Voting Outside The Lines

Greetings, friends!

Picture this: you’re on the board of a large company, one of the largest in the world, and you’re tasked with hiring a new CEO. The board has decided on two candidates that couldn’t be more different. After interviewing them, you hate both. Which do you choose? If you’re like most Americans, you’re going with the candidate you hate least. But is this really who you want to run your company? Who you want to represent your name?

 

Well, you are, in a way, a member of a very large board of a company – The United States of America, and it’s time we all start doing our job.

The truth is, there are way more than two candidates for president, even if you’re a time traveler from after the primaries have been decided. That’s right folks, I’m talking about the third parties the DNC and GOP are begging you to forget.

But, Ben, I really don’t want to waste my vote. 

Me either!
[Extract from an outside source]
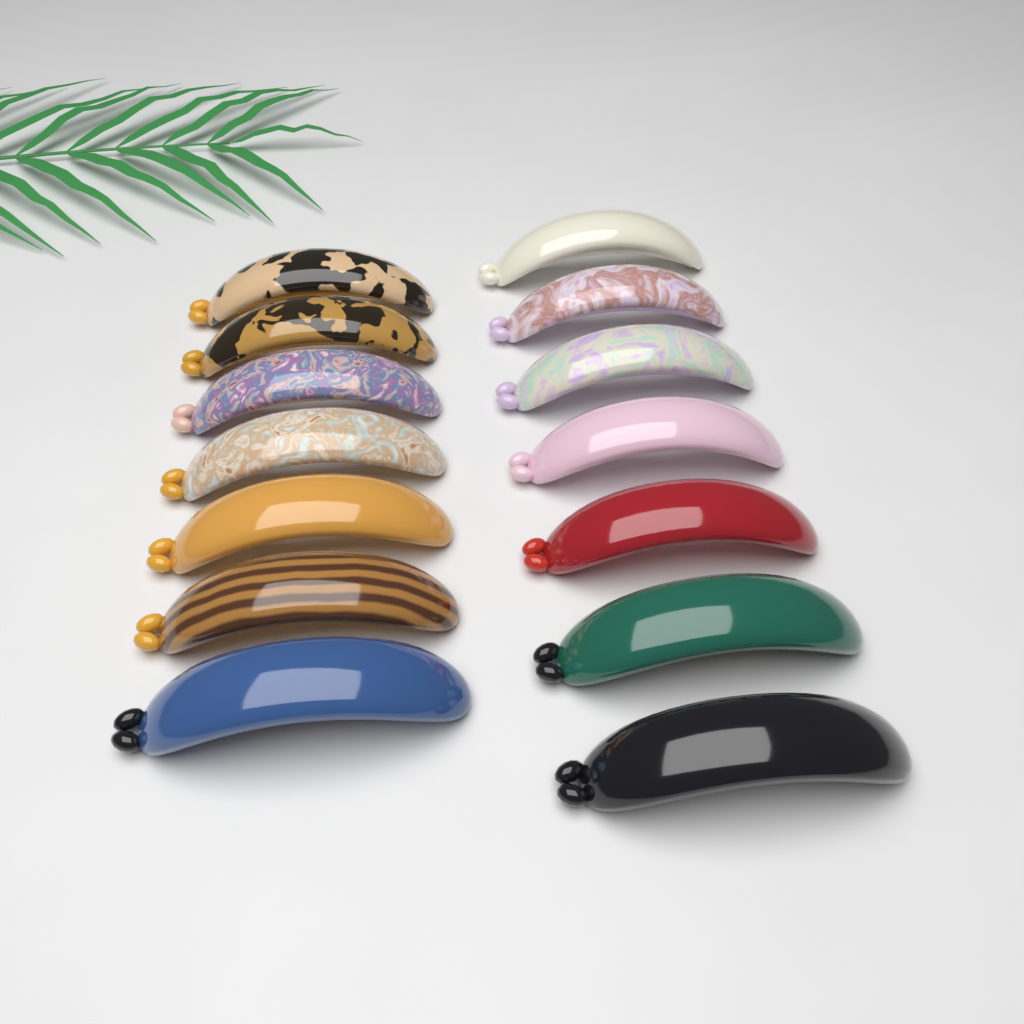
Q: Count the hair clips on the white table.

Which is why I’m not voting for a candidate I don’t even like.

Okay but can a third party candidate even raise enough money to run a successful presidential campaign? 

Bernie Sanders’ raised 6.8 million dollars in a day. Anything is possible.
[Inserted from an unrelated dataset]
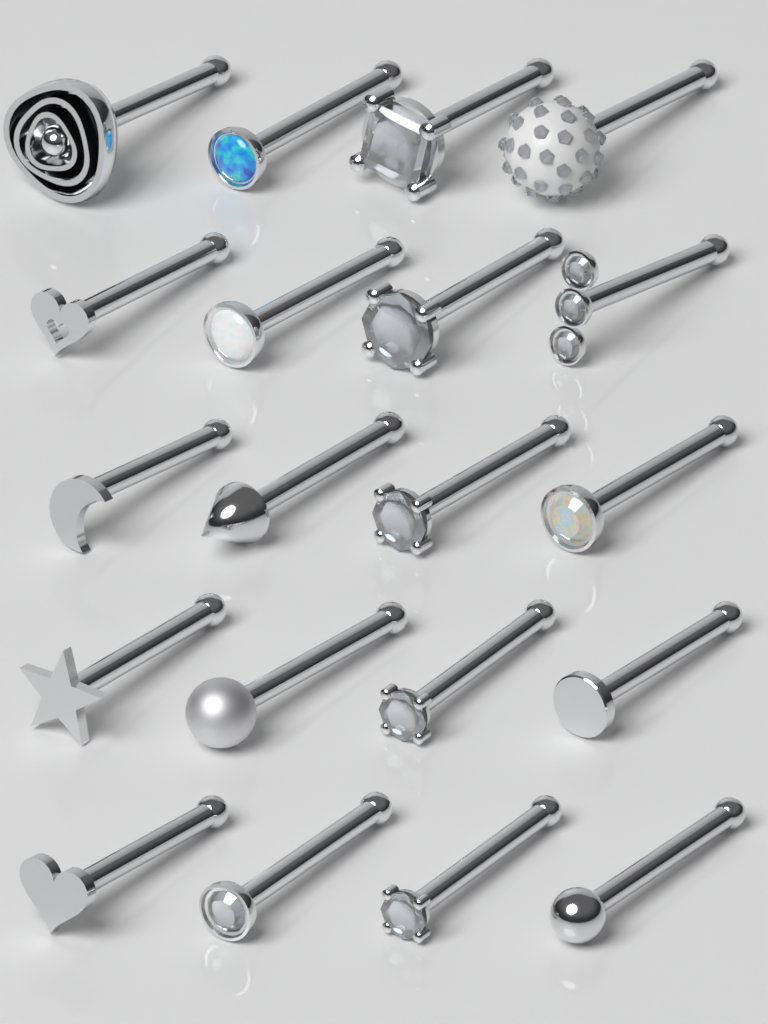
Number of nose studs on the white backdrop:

Yeah, but what can third parties really offer us?

Besides fresh perspectives, more options, and less ways for the major parties to control you? Uh they’ll probably give your racist uncle more to complain about on his Facebook?

Who’s even running? 

For the green party – Jill Stein, Darryl Cherney

For the libertarians – Marc Feldman, Gary Johnson, John McAfee, Austin Peterson

Other Candidates

But I really like (Insert Politician Here)
Fantastic! You should totally vote for him or her. But the fact that there’s a whole world of candidates out there that you’ll never hear from should anger you (especially if you like Sanders because he’s “revolutionary,” or Trump because he’s “not a politician”). And if you’d like to live in a true democracy, where candidates have the platform to say what they want, regardless of major party affiliation, then say so.